Quickstart¶
In this Anaconda Mosaic quickstart you will learn how to:
- launch Mosaic;
- import your dataset to the Mosaic catalog;
- transform your imported dataset;
- explore your data with visualizations directly available from Mosaic;
- dive deeper into your data from a Jupyter Notebook for further analysis.
If you have not yet installed Mosaic, follow the Install and update instructions.
Launch Mosaic¶
After installing, launch Mosaic:
anaconda-mosaic
Your default browser will open the following window:

Mosaic Opening View
Log in with the username “admin” and the password “admin”.
Working with the sample dataset¶
We provide the classic Iris
dataset as a built-in sample for initial exploration.
To the right you can see the schema information (called Datashape
in
Mosaic) and other metadata about your dataset.
Let’s see a sample of what we can do with Mosaic, starting with data transformations.
You can transform your data by entering Blaze expressions in the input box at the top of the center pane.
The dataset you have imported is always denoted x
. The notation should be
familiar if you have used pandas or blaze before. Enter x[x.sepal_length >
5.0]
in the input box and click Apply
to obtain only those rows where the
sepal length is greater than 5.

Selecting rows from the Iris dataset
When you have large datasets, you can preview your changes by clicking on
Preview
instead of Apply
.
While you can write Blaze expressions manually, you don’t have to. Mosaic helps
you write Blaze expressions by providing buttons to paste in a template of the
selected expression. Let’s try again to select those rows where the sepal
length is greater than 5 using the select
button.

Entering Blaze expressions with a button
Notice the help icon ”?” next to the input box.

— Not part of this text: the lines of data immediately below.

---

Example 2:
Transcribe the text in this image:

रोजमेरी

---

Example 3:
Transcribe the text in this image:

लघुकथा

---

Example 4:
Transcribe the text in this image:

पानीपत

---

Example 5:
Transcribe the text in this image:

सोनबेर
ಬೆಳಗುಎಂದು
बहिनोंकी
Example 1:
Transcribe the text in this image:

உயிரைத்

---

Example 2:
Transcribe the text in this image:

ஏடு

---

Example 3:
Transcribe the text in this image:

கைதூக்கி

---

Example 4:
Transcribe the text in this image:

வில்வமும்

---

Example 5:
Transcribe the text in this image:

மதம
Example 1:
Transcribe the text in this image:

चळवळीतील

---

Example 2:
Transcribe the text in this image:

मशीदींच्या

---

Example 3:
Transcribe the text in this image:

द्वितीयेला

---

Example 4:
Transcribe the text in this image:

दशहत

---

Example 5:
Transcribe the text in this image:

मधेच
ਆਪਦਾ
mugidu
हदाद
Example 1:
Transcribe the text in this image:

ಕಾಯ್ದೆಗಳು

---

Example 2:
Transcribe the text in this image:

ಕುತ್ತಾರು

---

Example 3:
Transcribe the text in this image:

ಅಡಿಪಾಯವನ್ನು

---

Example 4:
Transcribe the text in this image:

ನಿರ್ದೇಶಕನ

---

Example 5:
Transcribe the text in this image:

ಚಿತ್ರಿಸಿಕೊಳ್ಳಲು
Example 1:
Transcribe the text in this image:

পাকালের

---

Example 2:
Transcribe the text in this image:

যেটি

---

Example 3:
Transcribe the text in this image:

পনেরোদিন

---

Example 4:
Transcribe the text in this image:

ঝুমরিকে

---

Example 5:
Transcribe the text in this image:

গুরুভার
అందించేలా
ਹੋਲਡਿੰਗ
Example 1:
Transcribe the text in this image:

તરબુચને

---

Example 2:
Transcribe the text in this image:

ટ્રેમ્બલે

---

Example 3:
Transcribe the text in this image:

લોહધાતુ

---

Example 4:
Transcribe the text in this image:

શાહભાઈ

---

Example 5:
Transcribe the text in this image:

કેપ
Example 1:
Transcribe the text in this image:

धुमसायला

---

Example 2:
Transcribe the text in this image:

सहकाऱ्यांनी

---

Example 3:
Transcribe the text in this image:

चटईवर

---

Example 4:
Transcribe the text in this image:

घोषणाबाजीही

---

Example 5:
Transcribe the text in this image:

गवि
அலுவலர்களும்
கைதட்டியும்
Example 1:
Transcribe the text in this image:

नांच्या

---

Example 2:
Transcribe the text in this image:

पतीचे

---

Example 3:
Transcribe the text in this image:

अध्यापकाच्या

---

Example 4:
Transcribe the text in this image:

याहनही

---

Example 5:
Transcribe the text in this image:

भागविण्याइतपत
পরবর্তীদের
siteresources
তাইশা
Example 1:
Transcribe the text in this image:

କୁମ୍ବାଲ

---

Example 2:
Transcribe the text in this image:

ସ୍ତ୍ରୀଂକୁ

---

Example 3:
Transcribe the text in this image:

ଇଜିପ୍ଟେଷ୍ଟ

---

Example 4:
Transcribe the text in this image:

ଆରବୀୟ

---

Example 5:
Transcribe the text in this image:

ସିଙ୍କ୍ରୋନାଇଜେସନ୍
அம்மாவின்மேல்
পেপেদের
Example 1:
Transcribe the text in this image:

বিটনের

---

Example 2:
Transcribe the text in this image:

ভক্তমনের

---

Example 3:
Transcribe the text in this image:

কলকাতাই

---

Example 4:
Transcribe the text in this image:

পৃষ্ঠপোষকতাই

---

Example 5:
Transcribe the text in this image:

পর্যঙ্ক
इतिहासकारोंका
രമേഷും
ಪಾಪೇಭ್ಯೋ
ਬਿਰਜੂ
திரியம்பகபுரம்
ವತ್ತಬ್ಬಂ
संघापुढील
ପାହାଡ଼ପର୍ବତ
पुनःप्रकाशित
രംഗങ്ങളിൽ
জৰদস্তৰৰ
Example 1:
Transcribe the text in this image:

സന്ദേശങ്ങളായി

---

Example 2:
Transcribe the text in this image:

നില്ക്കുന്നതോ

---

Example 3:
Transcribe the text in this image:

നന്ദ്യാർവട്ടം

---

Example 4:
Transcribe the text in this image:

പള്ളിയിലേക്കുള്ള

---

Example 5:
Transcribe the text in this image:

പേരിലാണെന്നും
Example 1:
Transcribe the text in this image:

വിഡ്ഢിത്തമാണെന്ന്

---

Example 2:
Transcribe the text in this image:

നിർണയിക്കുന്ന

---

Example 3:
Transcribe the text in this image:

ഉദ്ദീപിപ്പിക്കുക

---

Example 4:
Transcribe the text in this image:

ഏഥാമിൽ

Obtaining help about Blaze expressions (a)
Once you click there, you will see direct links to the documentation about that Blaze expression.

Obtaining help about Blaze expressions (b)
The UI provides a template for the transformation. Go ahead and adapt the
expression so that you obtain x[x.sepal_length > 5]
in the input box and
click Apply
. You should obtain the same results as before.
You can get to the information you need by applying transformations in
sequence. For example, you can find out how many observations of each species
there are in the dataset where the sepal length exceeds 5cm by first applying
the selection we did above, then grouping by species and counting using the
by
expression. Start by clicking on the by
button, then enter
by(x.species, total=x.species.count())
:

Expression to count observations by species where the sepal length exceeds 5

Count of observations by species where the sepal length exceeds 5
Notice below the input box that Mosaic keeps track of the transformations you are applying on your data. With Mosaic you can build your expressions interactively, checking your steps as you go. If you end up with the wrong results at any point, you can just go back a step by clicking on the “x” symbols right next to the sequence of steps that Mosaic recorded.
For more details on writing your own Blaze expressions, consult the Blaze documentation.
Visualize your data¶
Below the input box, in the center, you will find the Table
, Plot
, List
,
and Stats
tabs. By default, you should be in the Table
tab, which shows you
a tabular representation of your data.
In the Plot
tab you can explore your data with Mosaic’s built-in
visualizations.
You can now choose what type of plot you want, such as bar, scatter, and others, choose what variables to place on each axis, and choose how to identify variables with color and size attributes. For example, you can quickly make sense of the Iris dataset by making a scatter plot with the sepal length and width on the axes and color coding the dots according to their species. (Make sure you are working with the original Iris dataset.)

Petal length and width by species
Dive deeper with Jupyter Notebook¶
Mosaic itself is useful for quick exploration of the data and evaluation of simple hypotheses, and Mosaic works with other environments so you can create custom visualizations, use statistical and machine learning models, and dive deeply into your data in any other way.
You can easily switch environments to a Jupyter Notebook and import your data straight from Mosaic by clicking on the button “Open Dataset in New Notebook” at the top right corner.

Opening your dataset in a new notebook
In the notebook you can use the full power of any package in Anaconda to work with your data and obtain the answers you need.
Import your dataset to the Mosaic catalog¶
Now that you have learned the basics of how Mosaic works, you are ready to work with your own data.
To import a dataset to the Mosaic catalog, click the “+” button in the top left corner. After you click that, you should see the following:

Adding a dataset to Mosaic
Add your dataset wth a Uniform Resource Identifier (URI) and choose a name to label it. You may also provide a short description of your data.
Here we will import the same iris.csv
dataset as before.

Importing a CSV file into Mosaic
You should now see the first rows of the Iris dataset, just like before.